Seeing how there are problems with several servers, it would point to something in the room rather than specific hardware.
How well does the air circulate around the room? Are there any heat hot-spots near the servers/HDs? Does the air flow in the room work with or against the servers own cooling mechanism?
Some other thoughts:
* Does anyone else have access to the room (cleaners/caretakers etc)?
* How are the servers situated within the room (in a rack, on the floor, on tables?)
* Is there any problem with dust building up in the room/inside the servers?
* Is the room carpeted? What is the floor made out of?
* What is the power supply like in that room? Do you get any spikes/brownouts?
* Have you tried wiping the drives and reusing them? Or is it a permanent failure? Can you access the data on another computer/server?
* How many UPS's and servers do you have? what capacity are the UPSs?
* Does the room have any problems with damp? Does it feel excessively dry or humid?
* Do the failures happen at regular intervals or after any other events?
Can you describe the room a bit more, maybe show some pictures? Perhaps the area around the room as well.
Thanks again to everyone who's responded. We've spoken to a couple of companies now who offer a service whereby they'll come out and do some analysis of our server room. Unfortunately the school is baulking at the price (you genuinely can't win, they don't want down time, they don't want to spend any money to work out what's wrong!).
Just to follow on from Chris_Cook's response, pleasae see attached some images of our server room.
With regards the questions asked in Chris' response....
- Nobody else has access to the server room. We have a locked door, with a metal roller shutter over the front which is also locked at night. As far as we know, we are the only people with keys.
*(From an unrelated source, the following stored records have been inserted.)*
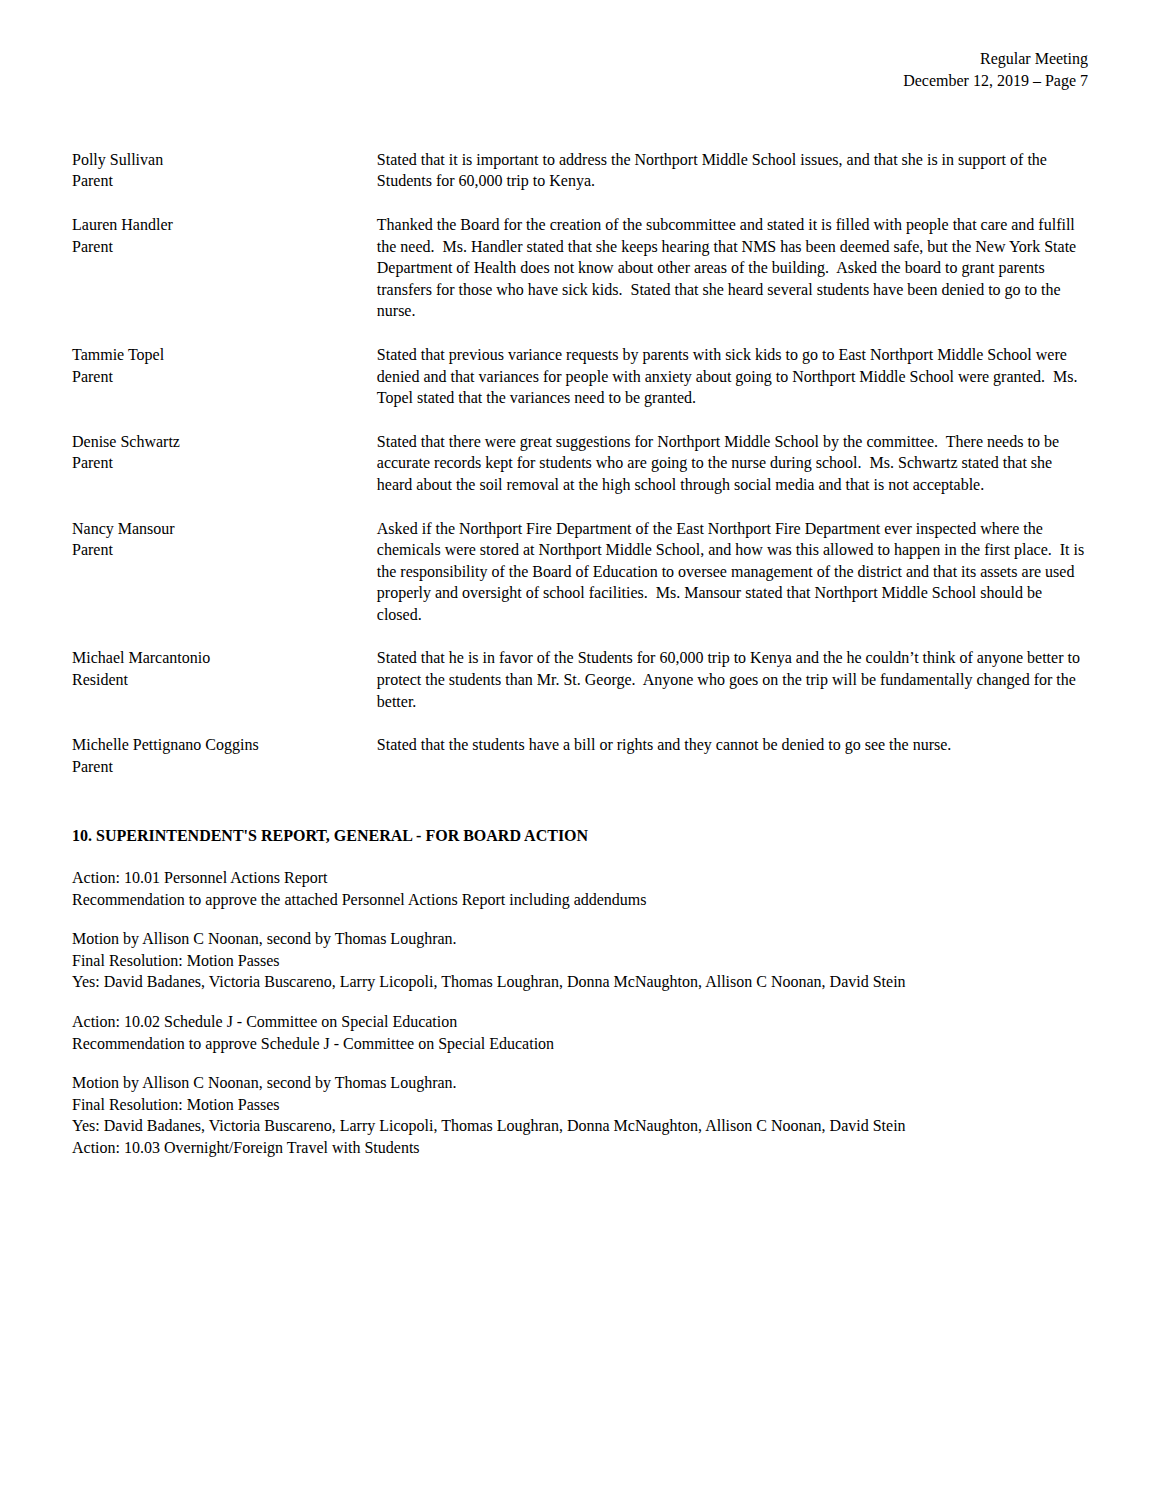Regular Meeting
December 12, 2019 – Page 7
| Polly Sullivan Parent | Stated that it is important to address the Northport Middle School issues, and that she is in support of the Students for 60,000 trip to Kenya. |
| Lauren Handler Parent | Thanked the Board for the creation of the subcommittee and stated it is filled with people that care and fulfill the need. Ms. Handler stated that she keeps hearing that NMS has been deemed safe, but the New York State Department of Health does not know about other areas of the building. Asked the board to grant parents transfers for those who have sick kids. Stated that she heard several students have been denied to go to the nurse. |
| Tammie Topel Parent | Stated that previous variance requests by parents with sick kids to go to East Northport Middle School were denied and that variances for people with anxiety about going to Northport Middle School were granted. Ms. Topel stated that the variances need to be granted. |
| Denise Schwartz Parent | Stated that there were great suggestions for Northport Middle School by the committee. There needs to be accurate records kept for students who are going to the nurse during school. Ms. Schwartz stated that she heard about the soil removal at the high school through social media and that is not acceptable. |
| Nancy Mansour Parent | Asked if the Northport Fire Department of the East Northport Fire Department ever inspected where the chemicals were stored at Northport Middle School, and how was this allowed to happen in the first place. It is the responsibility of the Board of Education to oversee management of the district and that its assets are used properly and oversight of school facilities. Ms. Mansour stated that Northport Middle School should be closed. |
| Michael Marcantonio Resident | Stated that he is in favor of the Students for 60,000 trip to Kenya and the he couldn’t think of anyone better to protect the students than Mr. St. George. Anyone who goes on the trip will be fundamentally changed for the better. |
| Michelle Pettignano Coggins Parent | Stated that the students have a bill or rights and they cannot be denied to go see the nurse. |
10. SUPERINTENDENT'S REPORT, GENERAL - FOR BOARD ACTION
Action: 10.01 Personnel Actions Report
Recommendation to approve the attached Personnel Actions Report including addendums
Motion by Allison C Noonan, second by Thomas Loughran.
Final Resolution: Motion Passes
Yes: David Badanes, Victoria Buscareno, Larry Licopoli, Thomas Loughran, Donna McNaughton, Allison C Noonan, David Stein
Action: 10.02 Schedule J - Committee on Special Education
Recommendation to approve Schedule J - Committee on Special Education
Motion by Allison C Noonan, second by Thomas Loughran.
Final Resolution: Motion Passes
Yes: David Badanes, Victoria Buscareno, Larry Licopoli, Thomas Loughran, Donna McNaughton, Allison C Noonan, David Stein
Action: 10.03 Overnight/Foreign Travel with Students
- Servers (as can be seen in the photos) are rack mounted. However before the rack was in, the servers were on a desk and we had exactly the same problems.
- Don't think there is a problem with dust. When we removed one of the faulty sans I checked the back of it and there was no dust build up at all. The room itself is fine, it's pretty clean as server rooms go.
- The room isn't carpeted, the floor is a vinyl type covering.
- The room has it's own dedicated power supply running into it, when we were a viglen school this is something they said might be causing the problem so we had the dedicated power source put in. As far as I know we don't suffer from spikes/brownouts, but we need to do some research on this.
- We have tried wiping the drives and reusing them, they always show as faulty and won't work. It is a permanent failure and we havebeen unable to access the data on another computer/server.
- All our servers run through the UPS that we have. We had a full network rebuild last year and the company who did the majority of the work was responsible for the UPS and therefore it should be ore than sufficient for our needs.
- No problems with damp in the room (although it does have a plastic sewage pipe running through the corner which burst over the summer!).
- The failures aren't very unpredictable, there's no events that occur that could trigger it (that we know of).
Those servers look remarkably like my old servers, one which is retired now and one still going as a print server (intel chassis ?). We had disk problems for a while indicating faulty disks turned out to be a circuit board behind the HD housing forgot what it is called but its some sort of drive/error reporting circuit board. Could be that but that would not explain why it was happening on the previous server, unless they both had the same fault. Did you test all those faulty disks on another machine ?
25-30 server hard drives, thats alot of drives to go through!